Learning Data Science

Proper data generation, collection, storage and analysis are expected, yet mostly untaught, skills in the undergraduate experience. One bottleneck to a field’s growth is the handling and interpretation of the data created and gathered. While most, if not all, disciplines struggle with this lack of data stewardship, those traditionally quantitative disciplines must also interpret and analyze data earlier in undergraduate curricula.

The private sector's open challenge with data understanding, processing and interpretation impacts the educational realm. According to the McKinsey Report, there will be almost 200,000 positions requiring "deep analytical skills". The report further outlines the additional job responsibilities of nearly 1.5 million managers and analysts who will need to analyze and interpret data findings in order to make decisions. Although data science degree programs exist as the graduate level, national and international society can not wait for the awarding of these advanced degrees recipients. Undergraduate programs, concentrations and certificates have emerged to address the workforce shortage. Since data are at the center of many disciplines and business operations, data science is partnered with another field to provide sufficient and appropriate context. There are emerging cross-disciplinary themes, such as how data can translate into actionable knowledge, what are the useful data analysis techniques, which programming languages and tools support ease of interpretation, what are the commonly used data cleaning, data summarization, statistical inference and regression models.

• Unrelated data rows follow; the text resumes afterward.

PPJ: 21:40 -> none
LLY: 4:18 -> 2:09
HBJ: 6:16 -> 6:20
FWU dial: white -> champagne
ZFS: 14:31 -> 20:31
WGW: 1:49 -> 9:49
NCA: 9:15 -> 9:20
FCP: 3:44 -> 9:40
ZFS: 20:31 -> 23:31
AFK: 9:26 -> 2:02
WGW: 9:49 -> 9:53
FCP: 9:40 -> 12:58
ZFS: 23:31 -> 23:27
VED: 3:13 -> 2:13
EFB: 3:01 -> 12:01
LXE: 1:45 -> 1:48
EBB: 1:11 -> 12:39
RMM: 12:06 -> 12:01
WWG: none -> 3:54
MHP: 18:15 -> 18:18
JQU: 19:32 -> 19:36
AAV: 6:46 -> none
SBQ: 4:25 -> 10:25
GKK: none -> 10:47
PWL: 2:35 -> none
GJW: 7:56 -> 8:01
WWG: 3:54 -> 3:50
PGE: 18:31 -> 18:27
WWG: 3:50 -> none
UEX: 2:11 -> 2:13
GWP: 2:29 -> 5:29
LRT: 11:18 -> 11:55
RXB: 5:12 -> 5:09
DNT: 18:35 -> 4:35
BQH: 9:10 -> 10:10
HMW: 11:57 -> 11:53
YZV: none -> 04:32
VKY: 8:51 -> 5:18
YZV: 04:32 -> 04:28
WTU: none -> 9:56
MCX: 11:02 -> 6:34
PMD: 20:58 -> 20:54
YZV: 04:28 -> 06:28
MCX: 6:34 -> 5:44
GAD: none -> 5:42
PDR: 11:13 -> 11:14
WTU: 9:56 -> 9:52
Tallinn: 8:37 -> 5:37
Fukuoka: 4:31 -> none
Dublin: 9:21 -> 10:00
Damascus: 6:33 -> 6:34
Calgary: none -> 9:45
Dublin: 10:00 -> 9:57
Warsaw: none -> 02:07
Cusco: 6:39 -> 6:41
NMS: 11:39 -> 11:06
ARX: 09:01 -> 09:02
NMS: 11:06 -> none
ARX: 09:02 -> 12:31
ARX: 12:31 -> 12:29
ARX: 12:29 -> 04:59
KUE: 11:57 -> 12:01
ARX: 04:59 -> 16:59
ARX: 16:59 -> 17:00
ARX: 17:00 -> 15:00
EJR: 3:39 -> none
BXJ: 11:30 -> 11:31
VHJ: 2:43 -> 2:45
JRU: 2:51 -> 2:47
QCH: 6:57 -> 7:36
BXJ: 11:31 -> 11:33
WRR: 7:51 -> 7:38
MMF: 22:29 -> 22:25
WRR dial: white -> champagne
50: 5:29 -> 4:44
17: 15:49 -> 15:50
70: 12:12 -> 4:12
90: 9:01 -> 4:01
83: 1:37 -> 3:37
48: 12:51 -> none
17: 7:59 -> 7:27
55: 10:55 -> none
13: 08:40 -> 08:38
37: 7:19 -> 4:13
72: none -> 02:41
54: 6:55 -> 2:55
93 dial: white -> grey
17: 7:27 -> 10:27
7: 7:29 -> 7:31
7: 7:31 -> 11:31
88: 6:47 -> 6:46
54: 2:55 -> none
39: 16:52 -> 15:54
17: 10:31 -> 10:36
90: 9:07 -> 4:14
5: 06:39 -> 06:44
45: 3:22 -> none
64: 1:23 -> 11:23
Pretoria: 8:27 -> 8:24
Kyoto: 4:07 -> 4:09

Since Fall 2015, we are developing the EvergreenLP framework, a student-coded data-centric learning environment. Our framework allows the student coders to explore data science principles in context of a current event or topic trending on twitter. EvergreenLP is constructed as a content management system to leverage the creative (front-end) and technical (back-end) aspects of software development. By using Tweepy, data flow over a network and key data science fundamentals are shared. We are analyzing Oscars 2016 data gathered using the following blacktags and keywords: #Oscars,#OscarsSoWhite, Chris Rock, @chrisrock. The limitations of MS Excel for ~150MB files quickly became apparent to the student coders. Now, we explore the Python Data Analysis Library (pandas) in Spring 2017!